### REQUEST
Copy the text lines of each row below word for word, without the pictures.

──────── SUPPLIED DATA

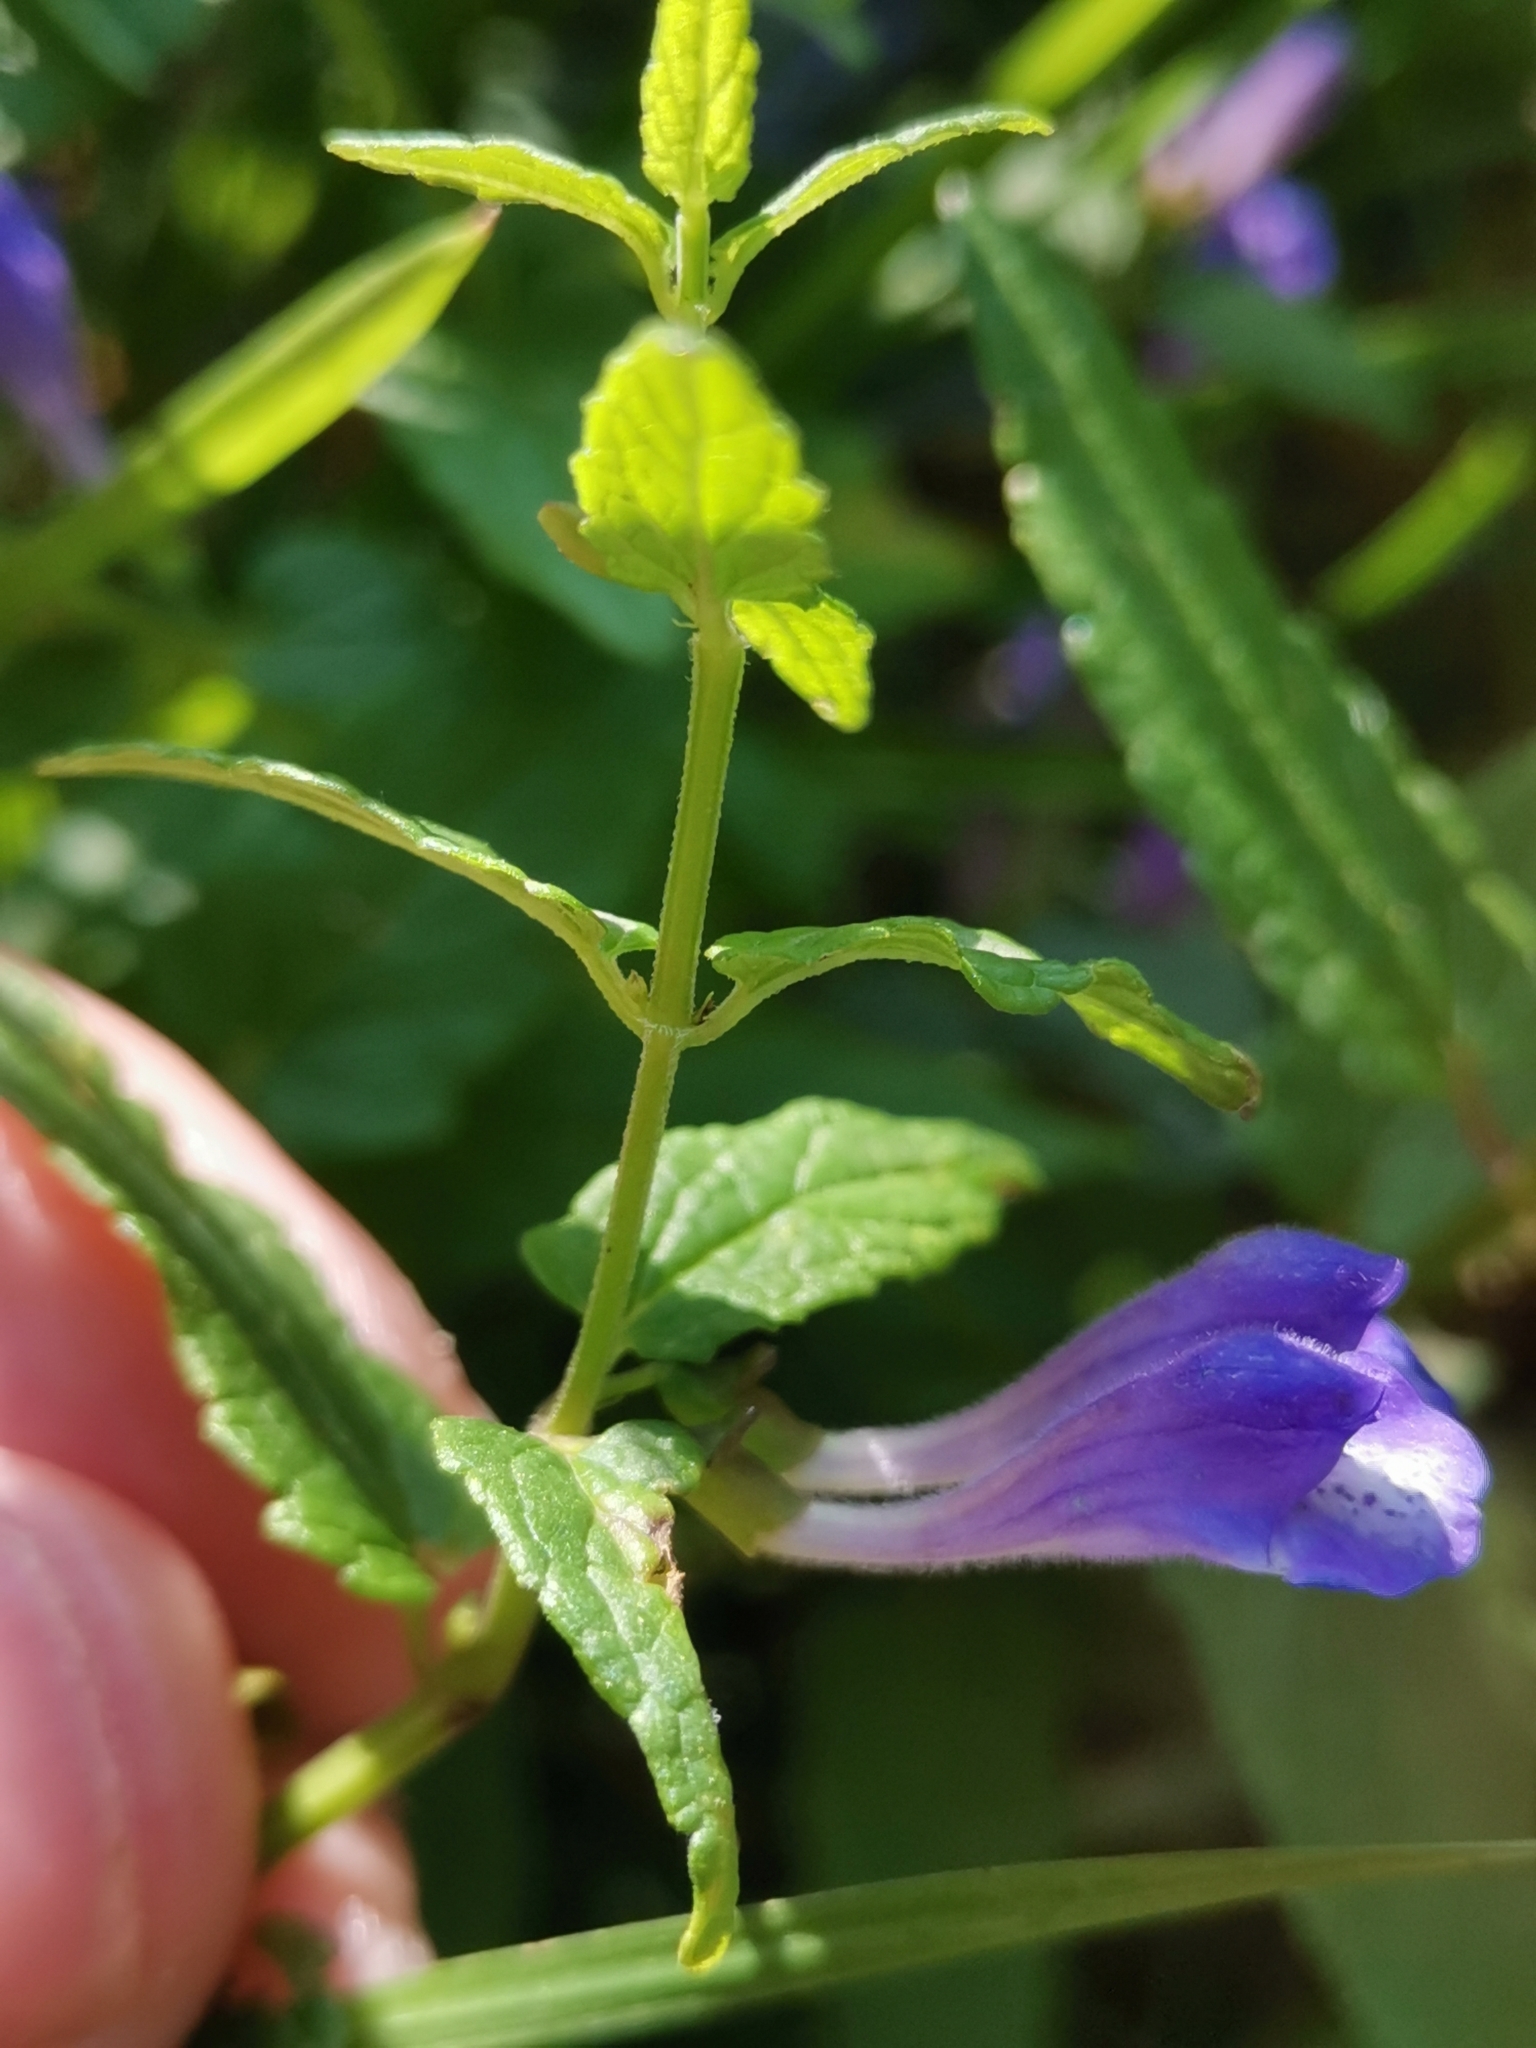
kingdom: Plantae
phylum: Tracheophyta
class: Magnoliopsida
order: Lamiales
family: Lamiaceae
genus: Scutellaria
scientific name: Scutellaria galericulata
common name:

────────────────

### ANSWER
kingdom: Plantae
phylum: Tracheophyta
class: Magnoliopsida
order: Lamiales
family: Lamiaceae
genus: Scutellaria
scientific name: Scutellaria galericulata
common name:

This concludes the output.